Is there a more efficient way to do this with Eigen
library?
In other words, I'm trying to eliminate numbers below a certain threshold in my calculation pipeline.
The shortest way to write what you want, is
void foo(Eigen::VectorXf& inout, float threshold)
{
inout = (threshold < inout.array().abs()).select(inout, 0.0f);
}
However, neither comparisons nor the select
method get vectorized by Eigen (as of now).

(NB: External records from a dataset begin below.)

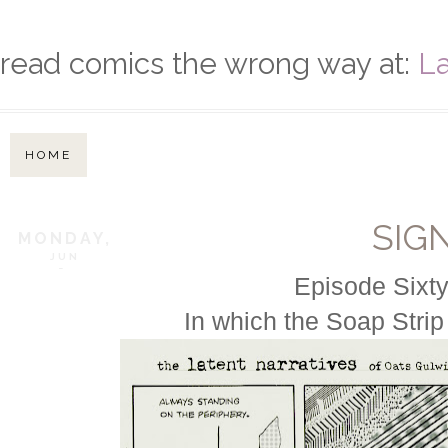
read comics the wrong way at:
La
HOME
SIG
MONDAY,
JUN
5,
Episode Sixty
In which the Soap Strip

If speed is essential, you need to either write some manual SIMD code, or write a custom functor which supports a packet
method (this uses internal functionality of Eigen, so it is not guaranteed to be stable!):
template<typename Scalar> struct threshold_op {
Scalar threshold;
threshold_op(const Scalar& value) : threshold(value) {}
EIGEN_DEVICE_FUNC EIGEN_STRONG_INLINE const Scalar operator() (const Scalar& a) const{
return threshold < std::abs(a) ? a : Scalar(0); }
template<typename Packet>
EIGEN_DEVICE_FUNC EIGEN_STRONG_INLINE const Packet packetOp(const Packet& a) const {
using namespace Eigen::internal;
return pand(pcmp_lt(pset1<Packet>(threshold),pabs(a)), a);
}
};
namespace Eigen { namespace internal {
template<typename Scalar>
struct functor_traits<threshold_op<Scalar> >
{ enum {
Cost = 3*NumTraits<Scalar>::AddCost,
PacketAccess = packet_traits<Scalar>::HasAbs };
};
}}
This can then be passed to unaryExpr
:
inout = inout.unaryExpr(threshold_op<float>(threshold));
Godbolt-Demo (should work with SSE/AVX/AVX512/NEON/...): https://godbolt.org/z/bslATI
It might actually be that the only reason for your slowdown are subnormal numbers. In that case, a simple
_MM_SET_FLUSH_ZERO_MODE(_MM_FLUSH_ZERO_ON);
should do the trick (cf: Why does changing 0.1f to 0 slow down performance by 10x?)